Adapted from: The huge mistake most mortgage holders don’t know. Nicole Pedersen-McKinnon| Sydney Morning Herald| 27 February 2021
As the coronavirus pandemic hit last year and budgets threatened to break, CBA sent a letter to mortgage holders saying their repayments would be automatically cut to the minimum.
Sounds helpful, doesn’t it? Yes, it eases the purse-string pressure but… it also earns CBA a bucket load more interest. Every loan on its books reverts to the full contracted, say, 25 or 30-year term.
You should get in touch with CBA and actively stop this from happening.
The difference between your minimum repayments and actual payment goes directly into your mortgage and effectively forms a redraw component.
However, relying on redraw can be risky.
ME Bank last April controversially recalculated and reduced the money that was available for redraw from loans. At about the same time, CBA took the minimum repayment move.
ME quickly backed down amid a public backlash.
Essentially, there is no guarantee that excess money you have sitting in your mortgage will be available for you to take, should you want it. It is in many loan contracts that this can be frozen if you get into financial difficulty.

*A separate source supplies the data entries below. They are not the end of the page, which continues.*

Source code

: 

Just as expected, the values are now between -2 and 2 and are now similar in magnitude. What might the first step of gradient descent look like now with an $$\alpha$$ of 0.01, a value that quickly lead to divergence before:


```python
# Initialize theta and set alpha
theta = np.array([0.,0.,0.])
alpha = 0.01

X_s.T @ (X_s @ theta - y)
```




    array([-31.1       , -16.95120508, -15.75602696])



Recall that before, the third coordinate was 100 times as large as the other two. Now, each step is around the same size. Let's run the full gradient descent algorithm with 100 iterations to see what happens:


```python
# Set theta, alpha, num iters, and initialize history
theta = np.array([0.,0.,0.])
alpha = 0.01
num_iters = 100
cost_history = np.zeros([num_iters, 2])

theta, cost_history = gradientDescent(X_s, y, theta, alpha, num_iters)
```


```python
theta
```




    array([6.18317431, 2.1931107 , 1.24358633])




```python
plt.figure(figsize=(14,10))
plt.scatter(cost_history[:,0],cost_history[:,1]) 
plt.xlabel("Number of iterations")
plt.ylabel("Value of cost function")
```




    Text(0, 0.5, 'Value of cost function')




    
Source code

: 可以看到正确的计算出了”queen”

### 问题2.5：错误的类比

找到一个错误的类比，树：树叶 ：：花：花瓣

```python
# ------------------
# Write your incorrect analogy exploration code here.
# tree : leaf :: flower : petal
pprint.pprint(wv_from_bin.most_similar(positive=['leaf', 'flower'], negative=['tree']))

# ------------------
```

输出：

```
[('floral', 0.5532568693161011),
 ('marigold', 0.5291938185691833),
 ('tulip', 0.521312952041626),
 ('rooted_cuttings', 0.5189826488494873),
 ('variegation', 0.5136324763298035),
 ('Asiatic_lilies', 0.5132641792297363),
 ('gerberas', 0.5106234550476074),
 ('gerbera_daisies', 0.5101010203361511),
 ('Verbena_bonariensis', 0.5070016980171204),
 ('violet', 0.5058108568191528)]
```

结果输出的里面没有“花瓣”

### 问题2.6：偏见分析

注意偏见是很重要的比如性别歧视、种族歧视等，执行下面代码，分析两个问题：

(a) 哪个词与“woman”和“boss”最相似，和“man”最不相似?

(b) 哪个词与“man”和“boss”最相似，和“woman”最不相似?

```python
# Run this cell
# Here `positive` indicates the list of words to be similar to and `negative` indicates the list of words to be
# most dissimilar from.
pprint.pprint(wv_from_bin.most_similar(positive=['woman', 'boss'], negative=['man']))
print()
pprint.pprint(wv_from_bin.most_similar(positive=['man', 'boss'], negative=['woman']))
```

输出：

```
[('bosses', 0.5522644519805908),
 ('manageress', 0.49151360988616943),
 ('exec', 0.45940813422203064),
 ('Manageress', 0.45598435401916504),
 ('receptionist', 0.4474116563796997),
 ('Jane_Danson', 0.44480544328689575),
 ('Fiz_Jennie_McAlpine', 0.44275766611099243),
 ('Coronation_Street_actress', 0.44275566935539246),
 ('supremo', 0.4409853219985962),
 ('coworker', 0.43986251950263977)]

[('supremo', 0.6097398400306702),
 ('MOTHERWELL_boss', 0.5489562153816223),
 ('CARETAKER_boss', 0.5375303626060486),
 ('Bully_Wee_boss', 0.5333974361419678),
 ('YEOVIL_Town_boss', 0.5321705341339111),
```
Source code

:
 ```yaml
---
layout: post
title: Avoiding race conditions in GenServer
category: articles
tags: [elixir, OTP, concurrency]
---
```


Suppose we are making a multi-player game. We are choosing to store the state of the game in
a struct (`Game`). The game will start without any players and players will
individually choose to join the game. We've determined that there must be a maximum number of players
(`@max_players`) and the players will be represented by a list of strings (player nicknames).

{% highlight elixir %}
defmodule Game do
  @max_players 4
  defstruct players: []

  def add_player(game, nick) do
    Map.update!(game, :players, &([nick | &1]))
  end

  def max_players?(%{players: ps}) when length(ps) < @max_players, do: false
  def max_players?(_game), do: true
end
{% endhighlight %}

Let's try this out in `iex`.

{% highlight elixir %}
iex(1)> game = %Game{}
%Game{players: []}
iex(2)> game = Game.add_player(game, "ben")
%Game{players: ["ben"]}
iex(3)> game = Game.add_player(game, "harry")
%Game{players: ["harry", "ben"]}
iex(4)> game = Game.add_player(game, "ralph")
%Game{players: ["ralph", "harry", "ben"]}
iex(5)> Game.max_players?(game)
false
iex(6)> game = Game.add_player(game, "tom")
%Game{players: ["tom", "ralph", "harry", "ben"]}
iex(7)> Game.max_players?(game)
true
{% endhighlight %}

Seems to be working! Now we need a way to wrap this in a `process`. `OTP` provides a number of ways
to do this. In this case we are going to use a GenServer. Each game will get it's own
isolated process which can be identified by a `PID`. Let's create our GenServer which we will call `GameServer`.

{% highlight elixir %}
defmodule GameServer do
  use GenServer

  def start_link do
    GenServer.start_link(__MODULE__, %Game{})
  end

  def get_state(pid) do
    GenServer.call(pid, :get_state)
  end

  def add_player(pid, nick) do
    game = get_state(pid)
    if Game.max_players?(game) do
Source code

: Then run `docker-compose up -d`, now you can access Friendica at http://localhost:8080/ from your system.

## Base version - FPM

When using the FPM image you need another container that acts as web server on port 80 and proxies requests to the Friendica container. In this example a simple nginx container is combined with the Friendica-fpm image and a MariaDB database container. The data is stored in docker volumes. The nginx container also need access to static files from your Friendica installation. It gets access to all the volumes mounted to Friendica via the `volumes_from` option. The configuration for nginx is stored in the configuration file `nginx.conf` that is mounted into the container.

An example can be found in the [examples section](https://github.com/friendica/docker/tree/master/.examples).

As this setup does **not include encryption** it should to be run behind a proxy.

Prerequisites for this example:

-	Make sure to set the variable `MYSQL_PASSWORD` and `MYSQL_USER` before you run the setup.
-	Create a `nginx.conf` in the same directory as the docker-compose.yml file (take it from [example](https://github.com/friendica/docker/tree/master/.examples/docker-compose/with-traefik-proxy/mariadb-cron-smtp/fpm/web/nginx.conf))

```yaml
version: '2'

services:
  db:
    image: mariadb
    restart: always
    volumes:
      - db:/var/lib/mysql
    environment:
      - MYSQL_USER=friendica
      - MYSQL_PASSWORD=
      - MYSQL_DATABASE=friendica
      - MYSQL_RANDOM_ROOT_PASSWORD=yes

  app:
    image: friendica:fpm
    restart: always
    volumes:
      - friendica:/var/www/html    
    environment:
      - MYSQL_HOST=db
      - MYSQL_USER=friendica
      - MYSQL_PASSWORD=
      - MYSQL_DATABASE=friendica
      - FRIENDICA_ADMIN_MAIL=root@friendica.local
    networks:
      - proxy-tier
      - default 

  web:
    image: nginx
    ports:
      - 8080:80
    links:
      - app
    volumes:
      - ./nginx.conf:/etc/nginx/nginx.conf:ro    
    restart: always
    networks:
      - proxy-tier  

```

There is also a strategic reason not to park one cent of extra money directly within a home loan: it pays down the loan balance and could cut you out of potential tax deductions in future. If you later decide to turn that property into an investment, your deductions would be based on your lowest loan balance.
So, what is the answer?
Instead, keep all additional repayments in an offset account that runs alongside your mortgage but gives you an identical interest saving.
This way, you keep your options open in case you want to move to a new home down the track but retain your existing property to rent.
Better still, the deposit for your next home is sitting right there in the offset – readily accessible.
You can take the advantage further by parking in multiple offset accounts every dollar you have to your name.
You can sometimes have up to 10, individually named offset accounts so that your funds do not get mixed up. Things such as school fees, holidays, new couch/kitchen and your emergency fund, which should preferably be six months’ salary. This way you can use each of those dollars, effectively twice: both for their intended purpose and to save you loan interest.
If you park $30,000 in these offsets at all times against a $400,000 mortgage, at an average long-term interest rate of 5 per cent, you would save more than $66,000 in interest and shave almost 2.5 years off your loan term – for free.